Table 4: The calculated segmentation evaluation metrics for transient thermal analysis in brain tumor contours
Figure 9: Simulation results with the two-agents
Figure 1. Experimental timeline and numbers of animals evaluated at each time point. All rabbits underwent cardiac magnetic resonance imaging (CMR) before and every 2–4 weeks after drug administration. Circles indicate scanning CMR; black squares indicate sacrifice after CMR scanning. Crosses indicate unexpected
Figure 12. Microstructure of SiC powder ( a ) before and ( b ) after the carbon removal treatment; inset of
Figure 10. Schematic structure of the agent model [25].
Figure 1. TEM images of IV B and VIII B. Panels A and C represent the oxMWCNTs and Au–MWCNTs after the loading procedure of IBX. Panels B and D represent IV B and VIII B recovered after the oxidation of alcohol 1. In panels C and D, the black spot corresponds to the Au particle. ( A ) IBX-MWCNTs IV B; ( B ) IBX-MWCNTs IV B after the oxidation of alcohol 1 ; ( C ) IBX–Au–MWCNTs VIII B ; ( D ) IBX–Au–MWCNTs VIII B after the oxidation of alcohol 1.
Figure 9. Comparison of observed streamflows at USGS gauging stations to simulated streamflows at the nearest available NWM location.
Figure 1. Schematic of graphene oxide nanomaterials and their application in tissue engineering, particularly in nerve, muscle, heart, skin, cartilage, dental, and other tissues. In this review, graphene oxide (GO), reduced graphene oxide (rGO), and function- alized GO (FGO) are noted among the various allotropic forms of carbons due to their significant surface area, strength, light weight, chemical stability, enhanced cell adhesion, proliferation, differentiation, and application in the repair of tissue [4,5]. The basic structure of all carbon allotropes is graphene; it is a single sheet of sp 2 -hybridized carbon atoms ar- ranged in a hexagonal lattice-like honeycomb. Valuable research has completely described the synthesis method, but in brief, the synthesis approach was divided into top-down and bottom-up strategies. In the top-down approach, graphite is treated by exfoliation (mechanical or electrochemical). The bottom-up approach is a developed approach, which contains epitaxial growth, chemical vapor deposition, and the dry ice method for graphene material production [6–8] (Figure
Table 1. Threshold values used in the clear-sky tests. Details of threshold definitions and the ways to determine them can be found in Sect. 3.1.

☆ ☆ ☆ ☆ ☆

> **TO DO**:
Every record shown above must be echoed exactly.

> **EXERCISE ANSWER**:
Table 4: The calculated segmentation evaluation metrics for transient thermal analysis in brain tumor contours
Figure 9: Simulation results with the two-agents
Figure 1. Experimental timeline and numbers of animals evaluated at each time point. All rabbits underwent cardiac magnetic resonance imaging (CMR) before and every 2–4 weeks after drug administration. Circles indicate scanning CMR; black squares indicate sacrifice after CMR scanning. Crosses indicate unexpected
Figure 12. Microstructure of SiC powder ( a ) before and ( b ) after the carbon removal treatment; inset of
Figure 10. Schematic structure of the agent model [25].
Figure 1. TEM images of IV B and VIII B. Panels A and C represent the oxMWCNTs and Au–MWCNTs after the loading procedure of IBX. Panels B and D represent IV B and VIII B recovered after the oxidation of alcohol 1. In panels C and D, the black spot corresponds to the Au particle. ( A ) IBX-MWCNTs IV B; ( B ) IBX-MWCNTs IV B after the oxidation of alcohol 1 ; ( C ) IBX–Au–MWCNTs VIII B ; ( D ) IBX–Au–MWCNTs VIII B after the oxidation of alcohol 1.
Figure 9. Comparison of observed streamflows at USGS gauging stations to simulated streamflows at the nearest available NWM location.
Figure 1. Schematic of graphene oxide nanomaterials and their application in tissue engineering, particularly in nerve, muscle, heart, skin, cartilage, dental, and other tissues. In this review, graphene oxide (GO), reduced graphene oxide (rGO), and function- alized GO (FGO) are noted among the various allotropic forms of carbons due to their significant surface area, strength, light weight, chemical stability, enhanced cell adhesion, proliferation, differentiation, and application in the repair of tissue [4,5]. The basic structure of all carbon allotropes is graphene; it is a single sheet of sp 2 -hybridized carbon atoms ar- ranged in a hexagonal lattice-like honeycomb. Valuable research has completely described the synthesis method, but in brief, the synthesis approach was divided into top-down and bottom-up strategies. In the top-down approach, graphite is treated by exfoliation (mechanical or electrochemical). The bottom-up approach is a developed approach, which contains epitaxial growth, chemical vapor deposition, and the dry ice method for graphene material production [6–8] (Figure
Table 1. Threshold values used in the clear-sky tests. Details of threshold definitions and the ways to determine them can be found in Sect. 3.1.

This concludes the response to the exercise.